## Task instructions:
Can you repeat every line of the rows below word for word, leaving the pictures out?

-*-

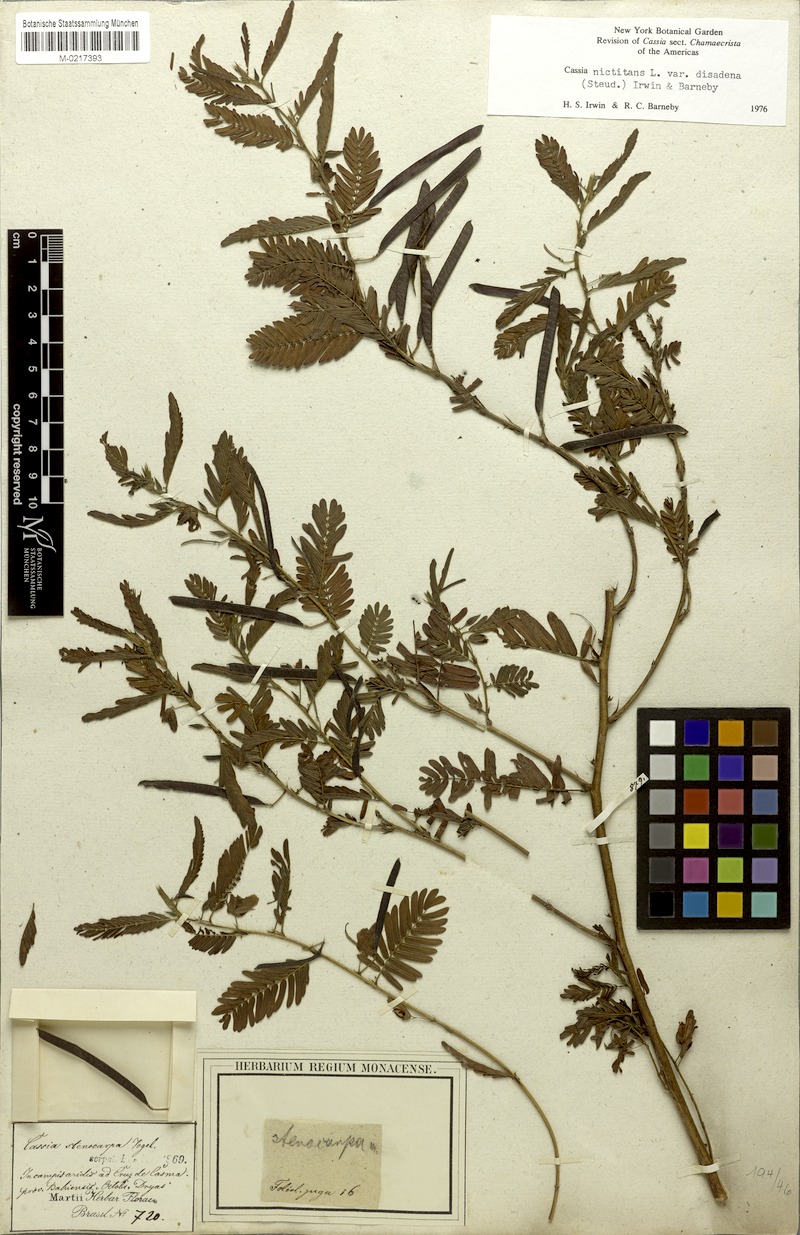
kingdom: Plantae
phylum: Tracheophyta
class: Magnoliopsida
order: Fabales
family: Fabaceae
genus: Chamaecrista
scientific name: Chamaecrista nictitans
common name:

-*-

## Answer for this exercise:
kingdom: Plantae
phylum: Tracheophyta
class: Magnoliopsida
order: Fabales
family: Fabaceae
genus: Chamaecrista
scientific name: Chamaecrista nictitans
common name:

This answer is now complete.